When Coen Wallace goes swimming, it’s hard to get him out of the water.
The seven-year-old Greater Victoria resident loves splashing around and swimming like a fish. But four years ago, swimming was something his parents thought he would never be able to achieve.
Coen was born with underdeveloped kidneys which resulted in bilateral hydronephrosis, a condition in which urine in unable to drain from the kidney into the bladder. Within seven days of him being born, Coen went through three surgeries, which included inserting a peritoneal dialysis catheter into the abdomen, allowing for a special dialysis fluid to remove toxins, water and salts from the body.
“(We were) devastated. Some people lose a child, you go through the loss of a healthy child,” said his mother Tanis Burghardt.
During their four months in hospital, Tanis and her husband became nurses to their son and were taught how to hook Coen up to a dialysis machine when they returned to their Victoria home.

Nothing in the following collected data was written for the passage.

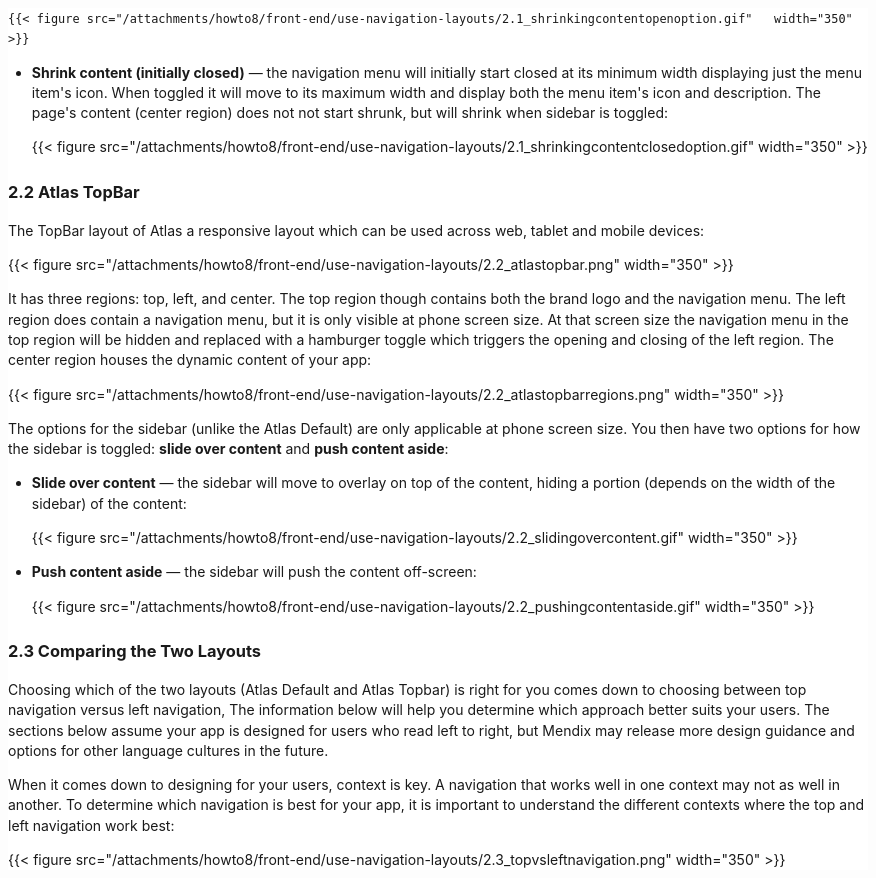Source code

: 	{{< figure src="/attachments/howto8/front-end/use-navigation-layouts/2.1_shrinkingcontentopenoption.gif"   width="350"  >}}

*  **Shrink content (initially closed)** — the navigation menu will initially start closed at its minimum width displaying just the menu item's icon. When toggled it will move to its maximum width and display both the menu item's icon and description. The page's content (center region) does not not start shrunk, but will shrink when sidebar is toggled:

	{{< figure src="/attachments/howto8/front-end/use-navigation-layouts/2.1_shrinkingcontentclosedoption.gif"   width="350"  >}}

### 2.2 Atlas TopBar

The TopBar layout of Atlas a responsive layout which can be used 
across web, tablet and mobile devices:

{{< figure src="/attachments/howto8/front-end/use-navigation-layouts/2.2_atlastopbar.png"   width="350"  >}}

It has three regions: top, left, and center. The top region though contains both the brand logo and the navigation menu. The left region does contain a navigation menu, but it is only visible at phone screen size. At that screen size the navigation menu in the top region will be hidden and replaced with a hamburger toggle which triggers the  opening and closing of the left region. The center region houses the dynamic content of your app:

{{< figure src="/attachments/howto8/front-end/use-navigation-layouts/2.2_atlastopbarregions.png"   width="350"  >}}

The options for the sidebar (unlike the Atlas Default) are only applicable at phone screen size. You then have two options for how the sidebar is toggled: **slide over content** and **push content aside**: 

*  **Slide over content** — the sidebar will move to overlay on top of the content, hiding a portion (depends on the width of the sidebar) of the content:

	{{< figure src="/attachments/howto8/front-end/use-navigation-layouts/2.2_slidingovercontent.gif"   width="350"  >}}

*  **Push content aside** — the sidebar will push the content off-screen: 

	{{< figure src="/attachments/howto8/front-end/use-navigation-layouts/2.2_pushingcontentaside.gif"   width="350"  >}}

### 2.3 Comparing the Two Layouts

Choosing which of the two layouts (Atlas Default and Atlas Topbar) is right for you comes down to choosing between top navigation versus left navigation, The information below will help you determine which approach better suits your users. The sections below assume your app is designed for users who read left to right, but Mendix may release more design guidance and options for other language cultures in the future.

When it comes down to designing for your users, context is key. A navigation that works well in one context may not as well in another. To determine which navigation is best for your app, it is important to understand the different contexts where the top and left navigation work best:

{{< figure src="/attachments/howto8/front-end/use-navigation-layouts/2.3_topvsleftnavigation.png"   width="350"  >}}
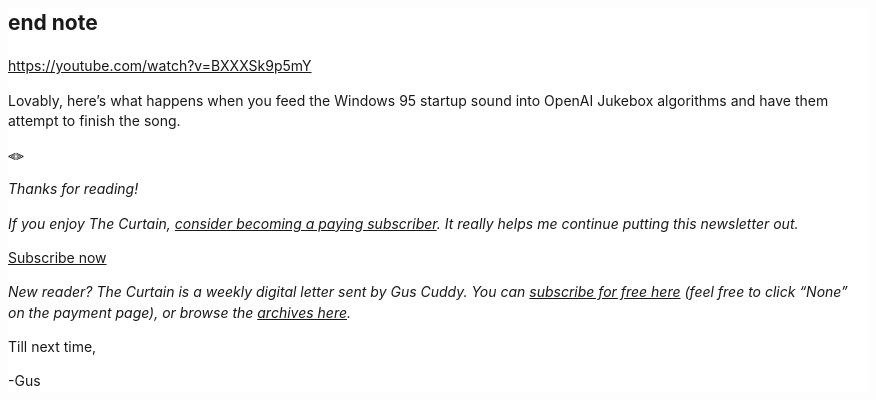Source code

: 
## end note

https://youtube.com/watch?v=BXXXSk9p5mY

Lovably, here’s what happens when you feed the Windows 95 startup sound into OpenAI Jukebox algorithms and have them attempt to finish the song.

⫷⫸

_Thanks for reading!_

_If you enjoy The Curtain, [consider becoming a paying subscriber](http://guscuddy.substack.com/subscribe). It really helps me continue putting this newsletter out._

[Subscribe now](https://guscuddy.substack.com/subscribe?)

_New reader? The Curtain is a weekly digital letter sent by Gus Cuddy. You can [subscribe for free here](https://guscuddy.substack.com/subscribe) (feel free to click “None” on the payment page), or browse the [archives here](http://guscuddy.substack.com/archive)._

Till next time,

\-Gus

For the next three years, Coen was put on dialysis 12 hours a day. It became routine, the family would go about their normal day and between 7 p.m. and 8 p.m., they would hook Coen up to the machine until he woke up the next morning — a time Tanis described as extremely stressful, but helped bring the family together. He also had a feeding tube, which prevented Coen from going swimming, in case of infection.
All seemed well, until dialysis stopped working. Coen then had to be put on another type of dialysis which required them to travel to B.C. Children’s Hospital in Vancouver four days a week for five months. During that time, Tanis received help from the David Foster Foundation, a non-profit organization that provides financial support for non-medical expenses to Canadian families with children in need of life-saving organ transplants. The foundation helped cover expenses as the family travelled between their home and the hospital on the mainland.
Coen’s only hope was to receive a kidney transplant. No one in the family was a blood match, so the family decided to put an ad in the paper reaching out for donors. Ultimately, a family friend came forward and offered to donate his kidney.
To this day, Tanis has a hard time coming up with the words to show her appreciation to Coen’s donor.
“There’s not any words. You can’t even describe the compassion you can think that somebody would have to help you with your child,” Tanis said, adding the man had children of his own as well. “It was overwhelming.”
Now, four years after the transplant, Coen is doing well and enjoys swimming, dancing and playing outside.
Country Grocer is holding a fundraising kick off barbecue in support of the David Foster Foundation at its Esquimalt location this week. Proceeds from the barbecue go to support kids such as Coen who are waiting for transplants and their families. Money raised helps provide financial assistance, such as accomodation, travel, food, clothing and mortgage payments to such families.
The barbecue takes place on Friday, March 31 from 11 a.m. to 1 p.m. at Country Grocer in Esquimalt. For the month of April, the foundation will have staff rotating between Country Grocer’s seven locations, where they’ll educate shoppers on the importance of becoming a registered organ donor.
The David Foster Foundation has helped more than 1,000 families across the country since its inception 30 years ago.